Konservasi kura-kura moncong babi Carettochelys insculpta) dilakukan Balai Besar Konservasi Sumber Daya Alam Papua, bersama PT Freeport Indonesia melepasliarkan. Sebanyak 1900 kura-kura moncong babi dilepas liar di hutan adat Kampung Nayaro, Distrik Mimika Baru, Kabupaten Mimika, Provinsi Papua Tengah (07/05).
Kura-kura moncong babi memiliki potensi terancam punah yang sesuai dari daftar CITES (Convention on International Trade in Endangered Species of Wild Fauna and Flora).
Konservasi kura-kura moncong harus segera dilakukan karena diperdagangkan tanpa adanya pengaturan. Sementara dalam daftar IUCN (International Union for Conservation of Nature), kura-kura moncong babi berstatus EN (endangered), yaitu terancam punah.
Kepala Seksi Konservasi Wilayah II Timika, Bambang H. Lakuy, menyampaikan asal-usul ribuan satwa endemik Papua tersebut merupakan hasil sitaan dari Direktorat Tindak Pidana Tertentu (Dittipidter) Bareskrim Polri.
“Sebagaimana lazimnya, satwa-satwa hasil sitaan akan dikembalikan ke daerah asalnya atau biasa kita sebut translokasi. Untuk kura-kura moncong babi ini menjalani translokasi pada 22 Maret 2024 ke Kabupaten Mimika, melalui BKSDA DKI Jakarta. Kemudian ada proses habituasi di Kandang Mile 21 PT. Freeport Indonesia, sampai siap kita lepas liarkan hari ini.” Demikian kata Bambang.
Selain itu, Bambang juga menyatakan semua satwa dalam kondisi sehat sehingga memungkinkan sanggup bertahan di alam. Sementara hutan adat Nayaro menjadi pilihan lokasi lepas liar karena letaknya yang relatif jauh dari jangkauan masyarakat, juga kondisinya masih alami sehingga dapat menunjang kehidupan semua satwa yang dilepasliarkan. Selain itu, masyarakat adat di Kampung Nayaro juga memberikan dukungan, termasuk dalam hal perlindungan satwa-satwa liar di alam. Ini menjadi faktor penting dalam upaya pelestarian satwa-satwa liar dilindungi. Dengan demikian, hutan adat Kampung Nayaro sangat representatif sebagai lokasi lepas liar satwa dilindungi.

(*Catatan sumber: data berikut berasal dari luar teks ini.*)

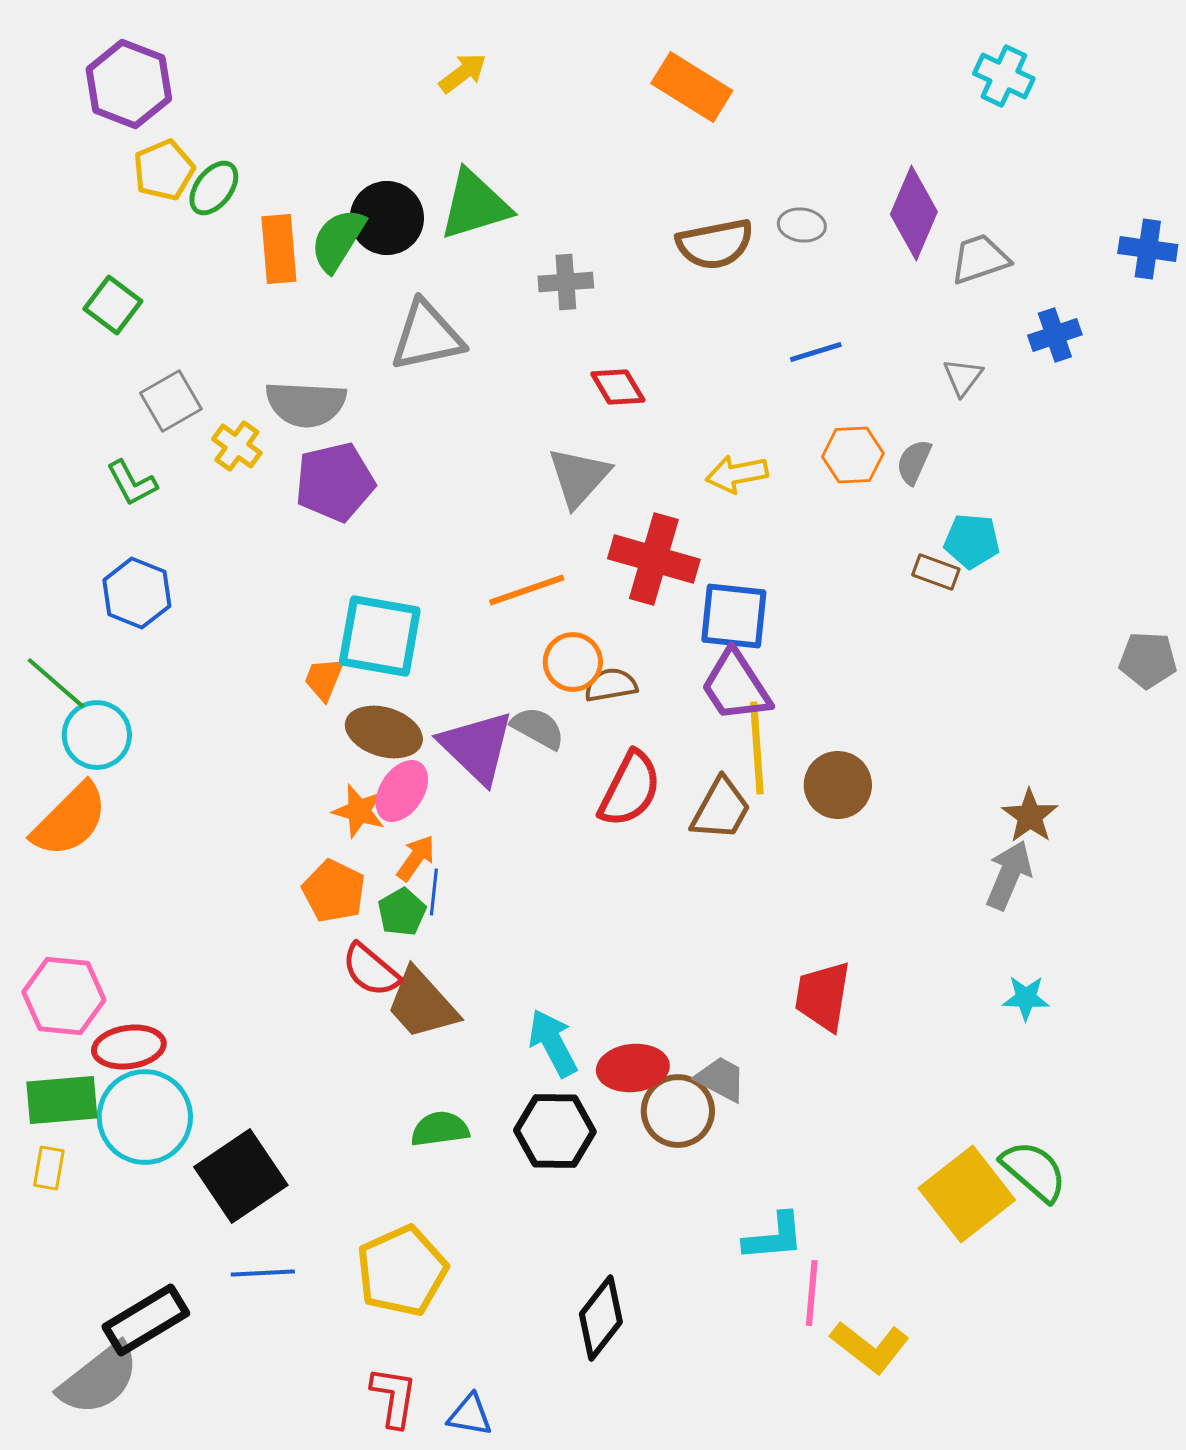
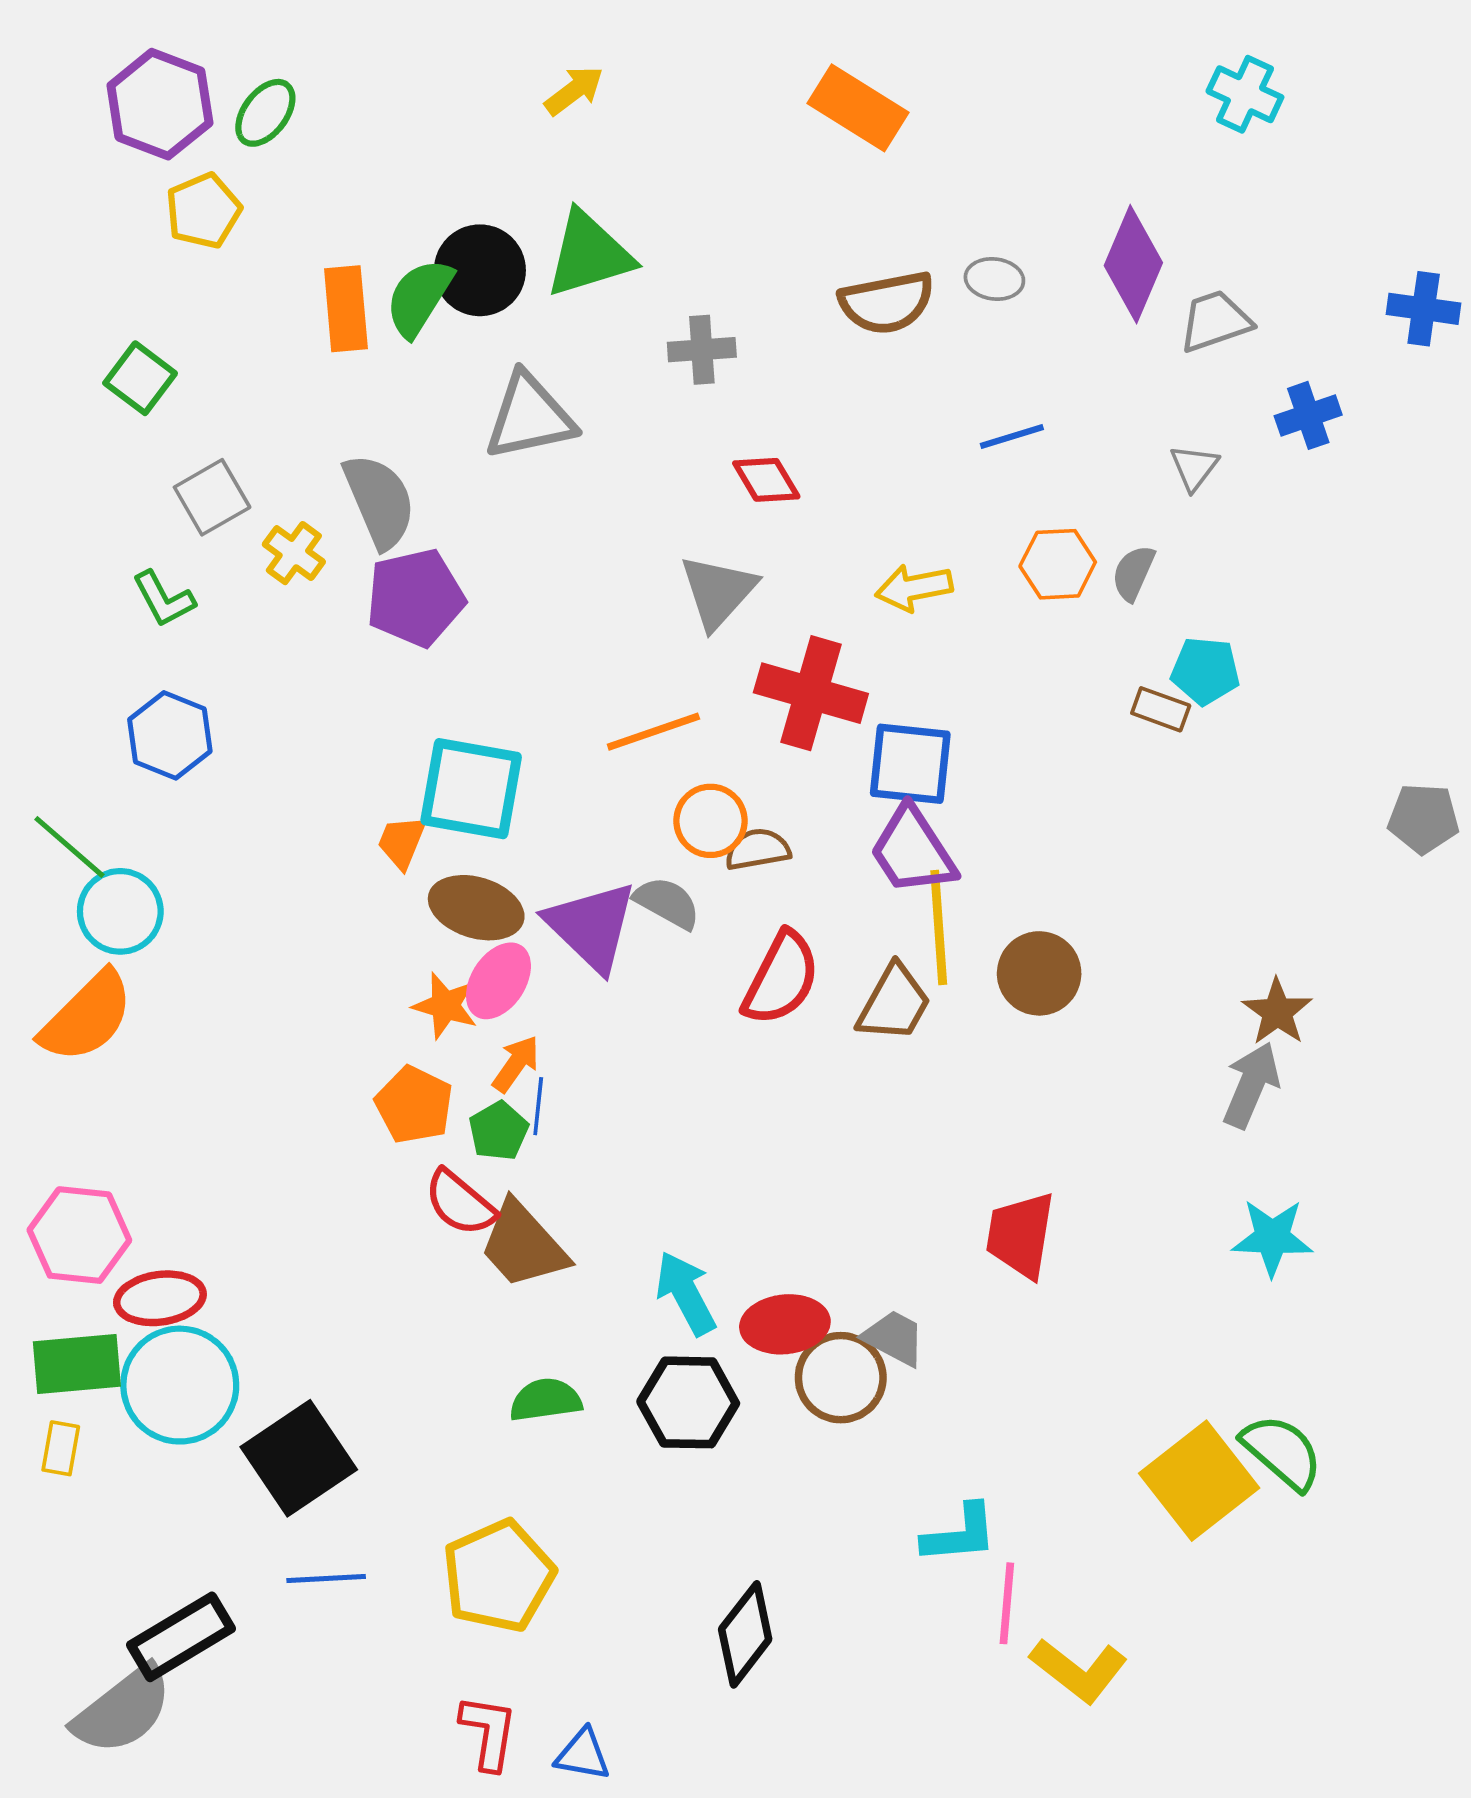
green ellipse: (214, 188) -> (265, 113), moved
gray semicircle: (306, 404) -> (379, 501), turned -116
cyan star: (1026, 998) -> (1272, 1238), size x1.4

Sementara itu, Manager Environmental Central System and Project PT. Freeport Indonesia, Pratita Puradyatmika, menyatakan, “PTFI telah menjalin kerja sama dengan Balai Besar Konservasi Sumberdaya Alam Papua untuk relokasi dan pelepasliaran satwa sejak tahun 2006, dan selama hampir dua dekade tetap terus berkomitmen untuk berkontribusi dalam pelestarian kekayaan hayati endemik Papua. Hingga kini, PTFI telah mendukung pelepasliaran lebih dari 55.000 satwa dilindungi, endemik, dan terancam kembali ke habitat alaminya. Tidak hanya kura-kura moncong babi, tetapi juga jenis-jenis satwa Papua lainnya, termasuk berbagai jenis burung, kanguru tanah, seperti walabi dan pademelon, juga jenis-jenis reptil. Semuanya telah mendapatkan dukungan dari PTFI dalam program pelepasliaran.”
Pada kesempatan yang sama, Kepala Balai Besar KSDA Papua, A.G. Martana, menyampaikan terima kasih kepada semua pihak yang mendukung.
“Terima kasih kepada PT. Freeport Indonesia yang memberikan kontribusi terus-menerus dalam hal pelestarian alam dan keanekaragaman hayati Papua. Terima kasih kepada Dittipidter Bareskrim Polri dan BKSDA DKI Jakarta yang sudah melakukan upaya maksimal, sehingga ribuan satwa liar Papua ini dapat dikembalikan ke habitat alaminya. Terima kasih kepada masyarakat adat di Kampung Nayaro, yang turut serta melindungi hutan dan satwa liar di dalamnya. Kepada pihak-pihak yang telah memberikan kontribusi dalam hal apa pun terkait pelepasliaran satwa ini, kami sampaikan terima kasih,” ungkap Martana.
Martana mengimbau semua pihak agar turut melakukan pengawasan terhadap peredaran satwa liar Papua yang dilindungi, sesuai kapasitas masing-masing. Dengan demikian, tindak ilegal terhadap satwa liar Papua dapat ditekan, atau diminimalkan sampai titik penghabisan.